When I say the day I moved to Nashville is more of a reason to celebrate than my birthday I truly mean that…I don’t care how cliche it sounds. That move was the start of truly living for me. It was completely unexpected but has truly transformed me more than any other event in my life.
I have found healing …both physically & in my heart.
I’ve discovered the intersection of justice & community.
I’ve learned to live life in all of its messy layers.
I’ve learned what it is to savor life in relationship.
I’m learning what it means to embrace the beautiful mystery of tension.
I’ve learned to sit in the space in between rather than being distracted by the next thing.
I’ve learned to love more deeply from the community of people I get to live life with.
This city has wooed me. And celebrating two years here today is just as incredible & unreal as celebrating one year was. When I look back on my story of my life I see how He has connected all of the dots…how everything that seemed random to me belonged in His plan.

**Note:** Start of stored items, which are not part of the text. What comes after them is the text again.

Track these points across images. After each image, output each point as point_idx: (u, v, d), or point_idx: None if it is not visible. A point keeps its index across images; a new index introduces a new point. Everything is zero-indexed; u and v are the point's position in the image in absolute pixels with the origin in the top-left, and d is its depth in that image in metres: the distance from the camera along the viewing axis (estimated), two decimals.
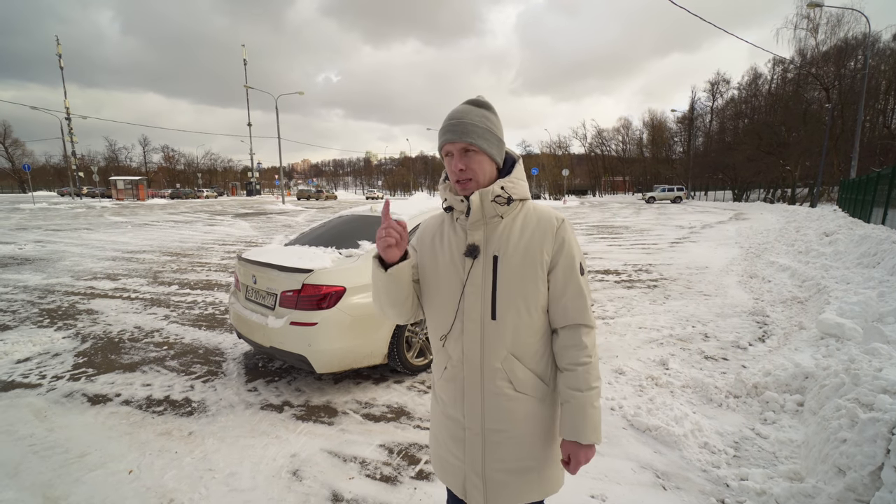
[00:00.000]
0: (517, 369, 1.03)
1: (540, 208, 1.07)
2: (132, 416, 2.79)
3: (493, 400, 1.04)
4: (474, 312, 1.02)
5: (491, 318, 1.01)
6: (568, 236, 1.04)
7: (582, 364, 1.01)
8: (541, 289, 1.03)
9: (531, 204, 1.08)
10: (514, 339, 1.03)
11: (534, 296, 1.02)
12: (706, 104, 50.73)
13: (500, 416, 1.04)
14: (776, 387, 2.88)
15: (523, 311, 1.02)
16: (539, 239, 1.02)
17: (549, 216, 1.04)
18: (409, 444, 2.49)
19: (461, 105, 1.04)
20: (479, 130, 1.00)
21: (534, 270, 1.01)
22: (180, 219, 19.52)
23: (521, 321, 1.02)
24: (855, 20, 30.25)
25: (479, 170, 1.01)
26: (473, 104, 1.04)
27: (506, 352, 1.03)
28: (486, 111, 1.03)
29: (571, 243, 1.04)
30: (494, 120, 1.04)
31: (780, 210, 22.28)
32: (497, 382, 1.03)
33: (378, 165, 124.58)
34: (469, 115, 1.00)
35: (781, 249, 8.91)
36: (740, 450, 2.38)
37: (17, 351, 3.90)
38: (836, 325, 3.50)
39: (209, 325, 4.66)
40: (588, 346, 1.02)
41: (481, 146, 0.99)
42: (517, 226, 1.03)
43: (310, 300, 2.88)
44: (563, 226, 1.04)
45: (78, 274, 7.31)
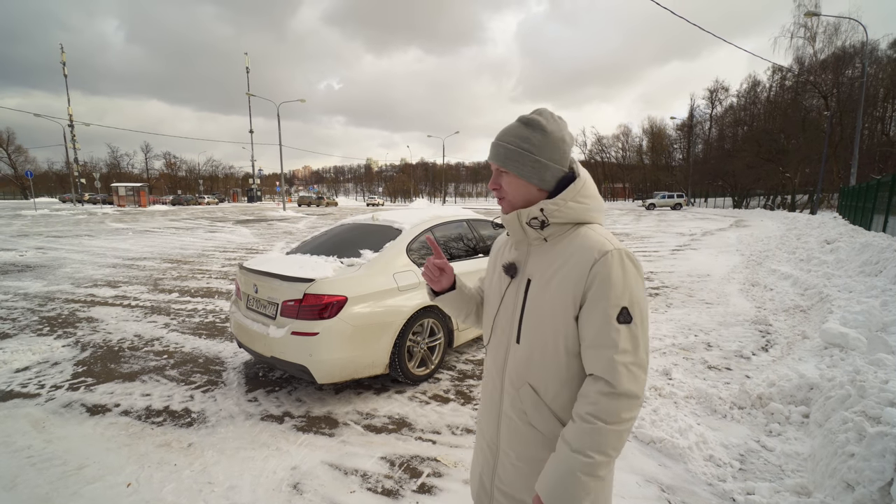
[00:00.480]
0: (533, 402, 0.96)
1: (590, 236, 0.92)
2: (131, 427, 2.77)
3: (508, 423, 1.01)
4: (504, 332, 1.03)
5: (516, 341, 0.99)
6: (608, 273, 0.86)
7: (584, 420, 0.85)
8: (568, 328, 0.91)
9: (586, 230, 0.94)
10: (535, 371, 0.95)
11: (559, 333, 0.92)
12: (705, 111, 51.13)
13: (512, 440, 1.01)
14: (781, 398, 2.85)
15: (549, 345, 0.93)
16: (572, 272, 0.90)
17: (591, 246, 0.90)
18: (410, 456, 2.46)
19: (512, 122, 1.00)
20: (513, 153, 0.96)
21: (562, 306, 0.91)
22: (181, 225, 19.55)
23: (544, 355, 0.94)
24: (852, 29, 30.58)
25: (511, 191, 0.99)
26: (520, 122, 0.98)
27: (524, 381, 0.97)
28: (531, 131, 0.95)
29: (612, 282, 0.86)
30: (536, 140, 0.95)
31: (781, 217, 22.29)
32: (513, 408, 1.00)
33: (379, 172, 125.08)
34: (507, 136, 0.97)
35: (783, 257, 8.90)
36: (746, 463, 2.35)
37: (16, 360, 3.88)
38: (839, 335, 3.48)
39: (209, 333, 4.65)
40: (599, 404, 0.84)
41: (510, 170, 0.96)
42: (558, 252, 0.95)
43: (311, 310, 2.86)
44: (606, 260, 0.87)
45: (78, 281, 7.30)
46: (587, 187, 0.97)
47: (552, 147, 0.96)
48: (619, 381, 0.84)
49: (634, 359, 0.86)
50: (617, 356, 0.84)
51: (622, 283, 0.87)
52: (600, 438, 0.83)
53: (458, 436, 2.67)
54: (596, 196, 0.99)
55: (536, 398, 0.95)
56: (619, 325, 0.85)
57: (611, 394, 0.84)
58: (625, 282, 0.87)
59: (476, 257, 3.99)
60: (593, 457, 0.83)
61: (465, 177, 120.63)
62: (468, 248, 4.00)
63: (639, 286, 0.89)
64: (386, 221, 3.81)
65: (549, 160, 0.96)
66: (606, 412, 0.84)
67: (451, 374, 3.57)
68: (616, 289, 0.86)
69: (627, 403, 0.85)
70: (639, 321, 0.87)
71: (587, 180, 0.98)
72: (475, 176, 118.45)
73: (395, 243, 3.43)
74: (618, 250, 0.89)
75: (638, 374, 0.86)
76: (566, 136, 0.98)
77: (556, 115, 1.00)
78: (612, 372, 0.84)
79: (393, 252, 3.36)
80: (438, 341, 3.50)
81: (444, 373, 3.60)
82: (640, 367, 0.86)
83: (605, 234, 0.93)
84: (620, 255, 0.88)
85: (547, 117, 0.97)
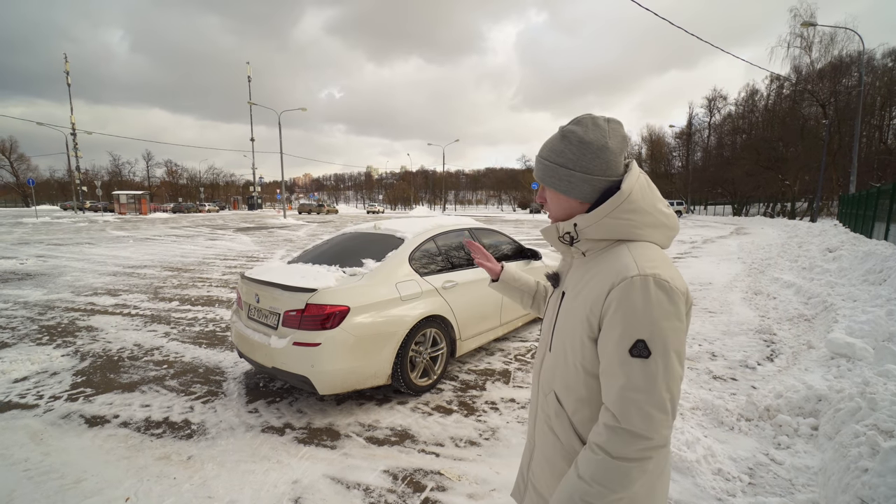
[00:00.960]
0: (556, 410, 0.97)
1: (620, 257, 0.86)
2: (130, 439, 2.73)
3: (539, 422, 1.05)
4: (544, 336, 1.06)
5: (549, 348, 1.02)
6: (625, 300, 0.79)
7: (591, 448, 0.82)
8: (586, 350, 0.88)
9: (623, 248, 0.87)
10: (559, 381, 0.96)
11: (578, 351, 0.89)
12: (704, 120, 51.43)
13: (540, 438, 1.04)
14: (789, 409, 2.82)
15: (569, 360, 0.92)
16: (592, 293, 0.86)
17: (616, 269, 0.83)
18: (413, 469, 2.42)
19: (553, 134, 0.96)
20: (549, 170, 0.94)
21: (580, 325, 0.88)
22: (182, 233, 19.56)
23: (567, 369, 0.93)
24: (848, 39, 30.87)
25: (552, 204, 0.99)
26: (559, 134, 0.94)
27: (550, 388, 0.99)
28: (566, 144, 0.91)
29: (628, 311, 0.79)
30: (572, 153, 0.90)
31: (781, 225, 22.30)
32: (541, 410, 1.03)
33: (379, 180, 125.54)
34: (545, 151, 0.95)
35: (785, 265, 8.87)
36: (755, 476, 2.31)
37: (14, 370, 3.84)
38: (846, 345, 3.45)
39: (210, 342, 4.61)
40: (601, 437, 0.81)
41: (548, 186, 0.96)
42: (589, 269, 0.92)
43: (313, 320, 2.84)
44: (624, 286, 0.80)
45: (78, 289, 7.28)
46: (630, 201, 0.87)
47: (592, 157, 0.89)
48: (626, 417, 0.78)
49: (647, 397, 0.78)
50: (626, 392, 0.79)
51: (642, 313, 0.78)
52: (604, 471, 0.80)
53: (462, 448, 2.63)
54: (644, 210, 0.89)
55: (559, 407, 0.96)
56: (633, 358, 0.78)
57: (615, 428, 0.80)
58: (645, 312, 0.78)
59: (478, 266, 3.97)
60: (594, 487, 0.80)
61: (464, 184, 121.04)
62: (467, 257, 3.99)
63: (666, 318, 0.79)
64: (388, 230, 3.80)
65: (589, 172, 0.90)
66: (611, 446, 0.79)
67: (454, 385, 3.53)
68: (632, 319, 0.79)
69: (634, 442, 0.78)
70: (660, 357, 0.78)
71: (632, 193, 0.87)
72: (475, 184, 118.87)
73: (398, 252, 3.41)
74: (643, 276, 0.80)
75: (651, 413, 0.77)
76: (611, 143, 0.89)
77: (603, 118, 0.93)
78: (619, 406, 0.79)
79: (395, 261, 3.34)
80: (441, 351, 3.47)
81: (447, 383, 3.56)
82: (655, 407, 0.78)
83: (641, 256, 0.84)
84: (646, 281, 0.79)
85: (586, 125, 0.91)
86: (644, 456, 0.79)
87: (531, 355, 4.19)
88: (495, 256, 4.26)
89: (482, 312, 3.86)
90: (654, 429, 0.78)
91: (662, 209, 0.92)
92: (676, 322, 0.80)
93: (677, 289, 0.81)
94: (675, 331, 0.80)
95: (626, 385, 0.79)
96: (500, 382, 3.58)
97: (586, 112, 0.97)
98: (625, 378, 0.79)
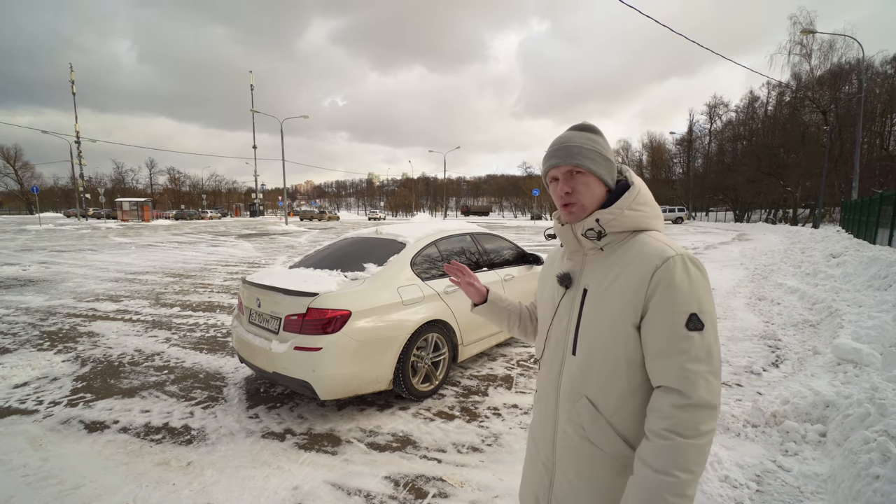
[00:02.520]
0: (592, 416, 0.92)
1: (649, 242, 0.90)
2: (129, 445, 2.70)
3: (564, 438, 0.98)
4: (559, 343, 1.01)
5: (572, 353, 0.96)
6: (672, 279, 0.83)
7: (660, 437, 0.80)
8: (628, 338, 0.88)
9: (644, 237, 0.92)
10: (593, 383, 0.92)
11: (618, 343, 0.89)
12: (704, 126, 51.58)
13: (568, 457, 0.97)
14: (796, 416, 2.78)
15: (608, 356, 0.90)
16: (632, 279, 0.87)
17: (652, 252, 0.87)
18: (415, 475, 2.39)
19: (566, 131, 1.00)
20: (586, 151, 0.95)
21: (621, 315, 0.88)
22: (184, 239, 19.61)
23: (603, 366, 0.91)
24: (847, 46, 31.06)
25: (587, 192, 0.95)
26: (578, 128, 0.99)
27: (581, 394, 0.94)
28: (592, 134, 0.98)
29: (675, 287, 0.83)
30: (601, 142, 0.97)
31: (783, 231, 22.25)
32: (570, 423, 0.96)
33: (380, 186, 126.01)
34: (574, 139, 0.97)
35: (788, 271, 8.83)
36: (763, 484, 2.27)
37: (15, 375, 3.82)
38: (852, 351, 3.41)
39: (210, 348, 4.59)
40: (675, 418, 0.79)
41: (588, 167, 0.94)
42: (615, 261, 0.93)
43: (315, 324, 2.83)
44: (668, 266, 0.84)
45: (80, 295, 7.28)
46: (642, 195, 0.95)
47: (610, 151, 0.99)
48: (695, 391, 0.79)
49: (709, 367, 0.81)
50: (690, 365, 0.80)
51: (688, 289, 0.83)
52: (681, 455, 0.78)
53: (464, 454, 2.60)
54: (652, 203, 0.97)
55: (595, 412, 0.92)
56: (690, 332, 0.82)
57: (686, 406, 0.79)
58: (691, 287, 0.83)
59: (480, 271, 3.96)
60: (678, 476, 0.77)
61: (465, 191, 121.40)
62: (471, 262, 3.97)
63: (706, 291, 0.85)
64: (390, 235, 3.80)
65: (611, 160, 0.98)
66: (683, 426, 0.79)
67: (456, 391, 3.50)
68: (682, 295, 0.83)
69: (705, 415, 0.79)
70: (710, 327, 0.83)
71: (642, 187, 0.97)
72: (476, 190, 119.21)
73: (399, 257, 3.40)
74: (680, 255, 0.86)
75: (713, 382, 0.81)
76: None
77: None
78: (685, 382, 0.80)
79: (397, 266, 3.33)
80: (443, 356, 3.44)
81: (449, 389, 3.53)
82: (714, 376, 0.82)
83: (666, 240, 0.91)
84: (683, 259, 0.85)
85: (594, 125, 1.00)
86: (714, 427, 0.81)
87: (534, 361, 4.15)
88: (497, 261, 4.26)
89: None
90: (717, 397, 0.82)
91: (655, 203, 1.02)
92: (711, 295, 0.88)
93: (703, 266, 0.89)
94: (712, 302, 0.87)
95: (689, 359, 0.81)
96: (503, 388, 3.55)
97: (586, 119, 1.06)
98: (686, 353, 0.81)
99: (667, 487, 0.78)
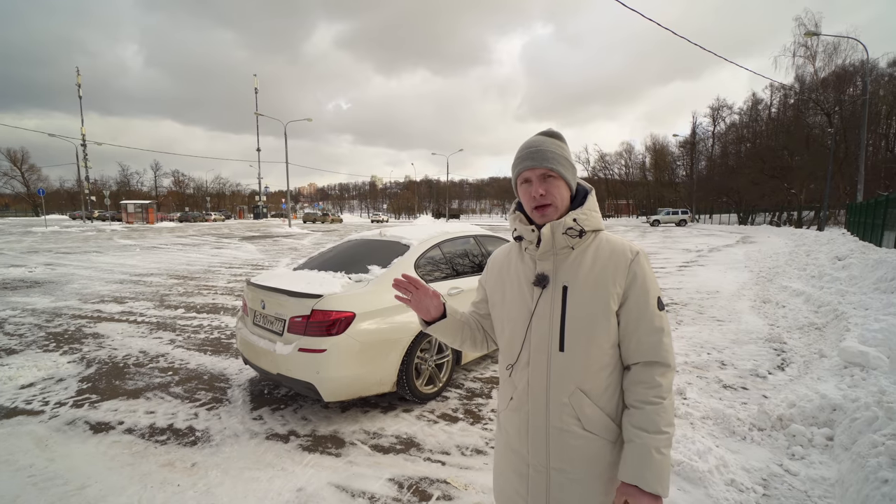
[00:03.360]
0: (585, 406, 0.99)
1: (613, 240, 1.04)
2: (134, 446, 2.72)
3: (559, 437, 1.00)
4: (542, 343, 1.02)
5: (559, 349, 1.00)
6: (642, 270, 1.00)
7: (651, 403, 0.96)
8: (611, 323, 1.00)
9: (605, 235, 1.06)
10: (583, 374, 0.99)
11: (604, 329, 0.99)
12: (707, 129, 51.43)
13: (565, 454, 1.00)
14: (802, 419, 2.76)
15: (594, 345, 0.99)
16: (611, 271, 1.00)
17: (622, 248, 1.02)
18: (419, 478, 2.38)
19: (535, 136, 1.08)
20: (558, 157, 1.03)
21: (605, 303, 0.99)
22: (188, 242, 19.71)
23: (591, 355, 0.99)
24: (851, 48, 30.96)
25: (559, 195, 1.03)
26: (547, 135, 1.07)
27: (574, 386, 0.99)
28: (560, 141, 1.07)
29: (646, 277, 1.00)
30: (567, 149, 1.07)
31: (788, 233, 22.12)
32: (564, 419, 1.00)
33: (383, 189, 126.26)
34: (545, 144, 1.04)
35: (793, 274, 8.77)
36: (769, 488, 2.25)
37: (21, 376, 3.85)
38: (859, 354, 3.38)
39: (214, 349, 4.61)
40: (661, 385, 0.97)
41: (560, 172, 1.02)
42: (588, 257, 1.02)
43: (319, 326, 2.83)
44: (638, 259, 1.01)
45: (85, 297, 7.33)
46: (594, 199, 1.09)
47: (571, 155, 1.09)
48: (668, 358, 0.98)
49: (670, 338, 1.01)
50: (664, 338, 0.99)
51: (651, 279, 1.01)
52: (667, 413, 0.96)
53: (468, 457, 2.59)
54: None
55: (588, 401, 0.99)
56: (660, 311, 1.00)
57: (666, 373, 0.98)
58: (651, 276, 1.02)
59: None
60: (668, 431, 0.95)
61: (468, 194, 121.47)
62: (474, 264, 3.97)
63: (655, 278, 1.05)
64: (394, 237, 3.81)
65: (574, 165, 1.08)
66: (665, 390, 0.97)
67: (460, 393, 3.49)
68: (650, 282, 1.01)
69: (672, 376, 1.00)
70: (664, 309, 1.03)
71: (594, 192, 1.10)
72: (479, 193, 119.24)
73: (404, 259, 3.41)
74: (640, 250, 1.03)
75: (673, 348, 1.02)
76: None
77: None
78: (663, 353, 0.98)
79: (401, 268, 3.33)
80: (446, 359, 3.44)
81: (453, 391, 3.52)
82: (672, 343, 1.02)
83: (623, 238, 1.07)
84: (642, 254, 1.03)
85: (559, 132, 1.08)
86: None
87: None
88: None
89: None
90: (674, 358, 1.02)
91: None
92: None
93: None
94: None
95: (664, 334, 0.99)
96: None
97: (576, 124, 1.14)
98: (660, 329, 0.99)
99: (662, 442, 0.94)
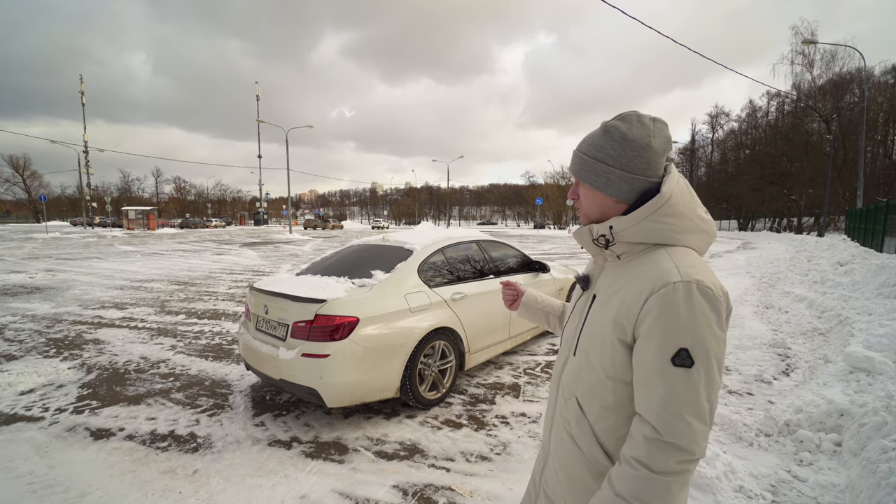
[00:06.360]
0: (577, 416, 0.92)
1: (659, 262, 0.82)
2: (135, 453, 2.69)
3: (556, 429, 1.01)
4: (567, 341, 1.03)
5: (573, 353, 0.98)
6: (666, 307, 0.76)
7: (629, 464, 0.78)
8: (616, 353, 0.84)
9: (661, 253, 0.84)
10: (582, 387, 0.92)
11: (608, 356, 0.86)
12: (706, 136, 51.70)
13: (556, 445, 1.00)
14: (809, 425, 2.73)
15: (594, 366, 0.89)
16: (627, 298, 0.83)
17: (655, 274, 0.80)
18: (424, 484, 2.35)
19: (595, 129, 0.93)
20: (587, 164, 0.90)
21: (612, 329, 0.84)
22: (189, 248, 19.70)
23: (591, 375, 0.90)
24: (848, 56, 31.23)
25: (586, 202, 0.94)
26: (601, 129, 0.91)
27: (572, 393, 0.96)
28: (608, 139, 0.88)
29: (670, 318, 0.76)
30: (613, 149, 0.87)
31: (788, 239, 22.13)
32: (560, 416, 1.00)
33: (384, 196, 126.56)
34: (584, 146, 0.92)
35: (795, 279, 8.76)
36: (778, 494, 2.23)
37: (21, 382, 3.82)
38: (865, 359, 3.36)
39: (216, 355, 4.58)
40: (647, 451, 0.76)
41: (585, 181, 0.91)
42: (623, 272, 0.88)
43: (322, 331, 2.82)
44: (666, 293, 0.77)
45: (86, 303, 7.30)
46: (671, 205, 0.84)
47: (633, 156, 0.86)
48: (669, 429, 0.75)
49: (692, 408, 0.75)
50: (669, 402, 0.76)
51: (685, 321, 0.76)
52: (646, 487, 0.76)
53: (473, 463, 2.56)
54: (684, 215, 0.86)
55: (580, 413, 0.93)
56: (675, 367, 0.75)
57: (657, 441, 0.76)
58: (689, 319, 0.76)
59: (486, 278, 3.95)
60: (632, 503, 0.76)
61: (469, 200, 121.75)
62: (476, 269, 3.96)
63: (710, 326, 0.76)
64: (397, 242, 3.80)
65: (629, 170, 0.87)
66: (652, 460, 0.76)
67: (463, 399, 3.47)
68: (675, 326, 0.76)
69: (676, 455, 0.75)
70: (702, 366, 0.75)
71: (672, 196, 0.85)
72: (479, 199, 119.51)
73: (407, 264, 3.40)
74: (686, 283, 0.77)
75: (694, 426, 0.75)
76: (654, 143, 0.87)
77: (649, 117, 0.89)
78: (660, 418, 0.76)
79: (404, 273, 3.33)
80: (450, 364, 3.42)
81: (456, 397, 3.50)
82: (698, 419, 0.75)
83: (682, 261, 0.81)
84: (689, 287, 0.76)
85: (630, 122, 0.88)
86: (686, 469, 0.76)
87: (541, 369, 4.12)
88: (502, 269, 4.25)
89: (491, 325, 3.82)
90: (696, 441, 0.76)
91: (702, 214, 0.89)
92: (719, 331, 0.77)
93: (720, 296, 0.78)
94: (718, 340, 0.77)
95: (668, 395, 0.76)
96: (510, 396, 3.52)
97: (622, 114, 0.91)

When I stop to think about life over the last two years it is so full my heart is overwhelmed. By His goodness. His plans. His provision. The community He has surrounded me with. It is a story I never even imagined or dreamed, and for that I am grateful beyond words. Sometimes He asks us to go simply so we can find life…so we can come alive. All we have to do is respond.
So if you feel like you’re going through the motions, like you’ve lost the person God created you to be; if you’re frustrated with what is & feel like He’s given you a dream for what could be, take a step out of the boat, live in a place where miracles are necessary, & trust that He wants you to do more than survive. Resolve to embrace every bit of the risk & vulnerability of failing & bring hurt by love in order to live fully awake to the joy of life.